Text excerpt:
########

Personal information
- Born: July 25, 1995 (age 31) Murfreesboro, Tennessee, U.S.
- Listed height: 6 ft 2 in (1.88 m)
- Listed weight: 240 lb (109 kg)

Career information
- High school: Oakland (Murfreesboro)
- College: Vanderbilt
- NFL draft: 2018: undrafted

Career history
- Atlanta Falcons (2018)*; Tampa Bay Buccaneers (2018–2019)*; Kansas City Chiefs (2019–2020); Seattle Sea Dragons (2023);
- * Offseason or practice squad member only

Awards and highlights
- Super Bowl champion (LIV);

Career NFL statistics
- Games played: 1
- Stats at Pro Football Reference

= Emmanuel Smith =

American football player (born 1995)

Emmanuel Smith (born July 25, 1995) is an American former professional football player who was a linebacker in the National Football League (NFL). After playing college football for the Vanderbilt Commodores, he signed with the Atlanta Falcons as an undrafted free agent in 2018.

########

Recorded data:
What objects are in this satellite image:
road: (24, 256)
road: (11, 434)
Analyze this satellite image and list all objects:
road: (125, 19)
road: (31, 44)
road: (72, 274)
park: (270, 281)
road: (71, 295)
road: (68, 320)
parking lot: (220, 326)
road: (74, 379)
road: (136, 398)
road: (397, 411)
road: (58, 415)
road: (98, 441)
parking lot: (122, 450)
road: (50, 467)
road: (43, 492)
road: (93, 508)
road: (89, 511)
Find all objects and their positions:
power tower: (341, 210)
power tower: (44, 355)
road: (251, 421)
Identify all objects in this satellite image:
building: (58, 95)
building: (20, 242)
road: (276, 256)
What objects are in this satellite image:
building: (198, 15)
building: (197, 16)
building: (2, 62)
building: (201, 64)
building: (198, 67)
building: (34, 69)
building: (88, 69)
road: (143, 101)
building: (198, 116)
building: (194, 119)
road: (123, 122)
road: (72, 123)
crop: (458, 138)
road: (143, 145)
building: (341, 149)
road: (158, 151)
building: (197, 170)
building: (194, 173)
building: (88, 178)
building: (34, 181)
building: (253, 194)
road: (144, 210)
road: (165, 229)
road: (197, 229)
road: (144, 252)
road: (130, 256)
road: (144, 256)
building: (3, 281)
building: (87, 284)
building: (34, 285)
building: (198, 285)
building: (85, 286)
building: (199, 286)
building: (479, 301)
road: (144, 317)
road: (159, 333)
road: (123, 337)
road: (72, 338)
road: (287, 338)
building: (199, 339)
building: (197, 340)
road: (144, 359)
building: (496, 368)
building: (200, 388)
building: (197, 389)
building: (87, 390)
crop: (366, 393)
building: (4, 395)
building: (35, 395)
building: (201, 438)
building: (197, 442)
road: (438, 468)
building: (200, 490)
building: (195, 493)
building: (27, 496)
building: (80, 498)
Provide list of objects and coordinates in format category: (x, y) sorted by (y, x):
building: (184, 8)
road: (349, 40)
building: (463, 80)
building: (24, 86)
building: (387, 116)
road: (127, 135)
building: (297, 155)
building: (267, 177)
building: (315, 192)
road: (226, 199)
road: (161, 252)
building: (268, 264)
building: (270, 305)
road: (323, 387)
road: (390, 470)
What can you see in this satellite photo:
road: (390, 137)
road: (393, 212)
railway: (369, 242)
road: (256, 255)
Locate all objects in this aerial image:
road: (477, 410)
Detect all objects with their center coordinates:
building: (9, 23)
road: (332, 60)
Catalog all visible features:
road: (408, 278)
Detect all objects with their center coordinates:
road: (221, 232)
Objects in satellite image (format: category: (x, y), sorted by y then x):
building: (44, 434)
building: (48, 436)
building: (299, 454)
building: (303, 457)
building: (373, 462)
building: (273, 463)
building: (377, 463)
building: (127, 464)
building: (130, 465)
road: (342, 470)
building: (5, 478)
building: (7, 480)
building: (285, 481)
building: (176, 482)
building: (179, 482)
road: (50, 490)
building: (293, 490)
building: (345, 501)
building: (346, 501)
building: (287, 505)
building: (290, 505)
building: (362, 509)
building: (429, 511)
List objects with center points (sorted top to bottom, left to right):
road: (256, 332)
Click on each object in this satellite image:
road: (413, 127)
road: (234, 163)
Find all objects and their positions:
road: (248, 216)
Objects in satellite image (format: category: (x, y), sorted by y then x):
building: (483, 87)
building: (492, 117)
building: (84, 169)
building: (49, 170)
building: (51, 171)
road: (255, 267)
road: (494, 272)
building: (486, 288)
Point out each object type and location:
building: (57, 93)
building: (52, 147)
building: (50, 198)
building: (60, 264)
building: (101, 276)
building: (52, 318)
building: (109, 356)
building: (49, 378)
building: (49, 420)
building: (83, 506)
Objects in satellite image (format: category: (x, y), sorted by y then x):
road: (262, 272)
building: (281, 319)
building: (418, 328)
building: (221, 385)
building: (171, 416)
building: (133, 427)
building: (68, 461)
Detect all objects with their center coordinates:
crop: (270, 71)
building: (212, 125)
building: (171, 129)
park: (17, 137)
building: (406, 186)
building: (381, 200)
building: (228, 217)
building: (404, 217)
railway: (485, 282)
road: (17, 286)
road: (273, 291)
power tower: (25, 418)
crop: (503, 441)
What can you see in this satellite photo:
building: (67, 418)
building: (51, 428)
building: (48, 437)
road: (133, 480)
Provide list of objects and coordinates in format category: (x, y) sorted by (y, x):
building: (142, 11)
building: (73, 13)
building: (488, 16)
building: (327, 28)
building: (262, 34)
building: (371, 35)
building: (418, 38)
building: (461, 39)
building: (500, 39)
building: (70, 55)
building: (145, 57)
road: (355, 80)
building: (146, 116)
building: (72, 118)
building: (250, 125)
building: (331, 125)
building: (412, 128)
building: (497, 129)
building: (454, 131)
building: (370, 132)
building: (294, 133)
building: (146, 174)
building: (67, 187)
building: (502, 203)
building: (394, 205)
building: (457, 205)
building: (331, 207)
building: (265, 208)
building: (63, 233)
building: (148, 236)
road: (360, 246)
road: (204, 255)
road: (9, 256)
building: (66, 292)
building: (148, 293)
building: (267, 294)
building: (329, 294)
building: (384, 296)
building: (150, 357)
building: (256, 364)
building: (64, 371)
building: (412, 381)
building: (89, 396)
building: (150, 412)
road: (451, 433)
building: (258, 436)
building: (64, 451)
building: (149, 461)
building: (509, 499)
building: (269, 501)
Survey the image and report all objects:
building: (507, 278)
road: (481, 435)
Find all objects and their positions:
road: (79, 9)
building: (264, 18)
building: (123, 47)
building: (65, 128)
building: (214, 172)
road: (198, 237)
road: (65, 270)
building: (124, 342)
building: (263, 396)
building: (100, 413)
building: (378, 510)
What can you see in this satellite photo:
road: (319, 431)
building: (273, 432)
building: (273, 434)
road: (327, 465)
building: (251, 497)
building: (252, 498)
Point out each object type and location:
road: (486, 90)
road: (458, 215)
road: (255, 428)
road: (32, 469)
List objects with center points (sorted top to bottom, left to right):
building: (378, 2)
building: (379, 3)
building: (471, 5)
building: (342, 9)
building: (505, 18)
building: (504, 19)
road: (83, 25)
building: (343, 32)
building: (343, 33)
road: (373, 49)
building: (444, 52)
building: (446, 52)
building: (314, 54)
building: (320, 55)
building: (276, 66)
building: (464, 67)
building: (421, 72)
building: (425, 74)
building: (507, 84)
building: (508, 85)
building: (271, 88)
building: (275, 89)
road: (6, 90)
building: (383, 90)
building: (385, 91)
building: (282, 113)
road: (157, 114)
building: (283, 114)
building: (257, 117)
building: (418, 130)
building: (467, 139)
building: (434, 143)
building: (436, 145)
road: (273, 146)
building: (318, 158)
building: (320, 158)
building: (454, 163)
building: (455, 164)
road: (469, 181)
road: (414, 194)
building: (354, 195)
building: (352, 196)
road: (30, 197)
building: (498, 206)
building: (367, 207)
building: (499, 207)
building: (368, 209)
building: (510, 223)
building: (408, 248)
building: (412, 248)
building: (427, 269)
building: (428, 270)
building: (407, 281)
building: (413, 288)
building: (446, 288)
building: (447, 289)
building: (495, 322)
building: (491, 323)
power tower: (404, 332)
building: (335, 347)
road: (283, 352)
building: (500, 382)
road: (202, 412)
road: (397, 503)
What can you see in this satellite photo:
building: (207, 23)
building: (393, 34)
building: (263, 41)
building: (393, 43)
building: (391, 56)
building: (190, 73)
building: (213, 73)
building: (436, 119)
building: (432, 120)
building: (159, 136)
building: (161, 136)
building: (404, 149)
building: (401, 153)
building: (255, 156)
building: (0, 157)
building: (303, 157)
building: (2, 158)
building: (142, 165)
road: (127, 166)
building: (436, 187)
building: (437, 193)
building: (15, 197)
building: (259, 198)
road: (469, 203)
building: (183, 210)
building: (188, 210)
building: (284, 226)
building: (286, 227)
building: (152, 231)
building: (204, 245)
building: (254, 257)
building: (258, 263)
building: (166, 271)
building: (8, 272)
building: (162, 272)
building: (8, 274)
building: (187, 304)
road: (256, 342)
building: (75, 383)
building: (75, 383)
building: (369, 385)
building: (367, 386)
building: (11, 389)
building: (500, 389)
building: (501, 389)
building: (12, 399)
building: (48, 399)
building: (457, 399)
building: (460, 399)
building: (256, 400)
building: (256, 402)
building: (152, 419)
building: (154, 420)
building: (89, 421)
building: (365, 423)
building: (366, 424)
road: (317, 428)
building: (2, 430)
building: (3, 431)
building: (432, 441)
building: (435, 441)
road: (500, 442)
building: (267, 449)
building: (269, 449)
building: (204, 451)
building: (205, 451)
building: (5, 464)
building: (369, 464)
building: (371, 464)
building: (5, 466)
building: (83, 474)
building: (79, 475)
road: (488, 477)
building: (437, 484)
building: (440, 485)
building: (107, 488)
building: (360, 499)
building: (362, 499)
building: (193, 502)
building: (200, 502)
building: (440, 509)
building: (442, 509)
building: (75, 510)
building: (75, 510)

########

Work item A:
Answer these questions using the Emmanuel Smith text:
(i) Which high school did Smith attend?
(ii) Which Super Bowl is he listed as having won?
(iii) How many NFL games did he play?
Work item B: Reproduce word for word the part of the Emmanuel Smith text that opens with the words containing "Personal information" and closes with "school: Oakland (Murfreesboro)".

Response area A:
(i) Oakland (Murfreesboro)
(ii) Super Bowl LIV
(iii) 1

Response area B:
Personal information
- Born: July 25, 1995 (age 31) Murfreesboro, Tennessee, U.S.
- Listed height: 6 ft 2 in (1.88 m)
- Listed weight: 240 lb (109 kg)

Career information
- High school: Oakland (Murfreesboro)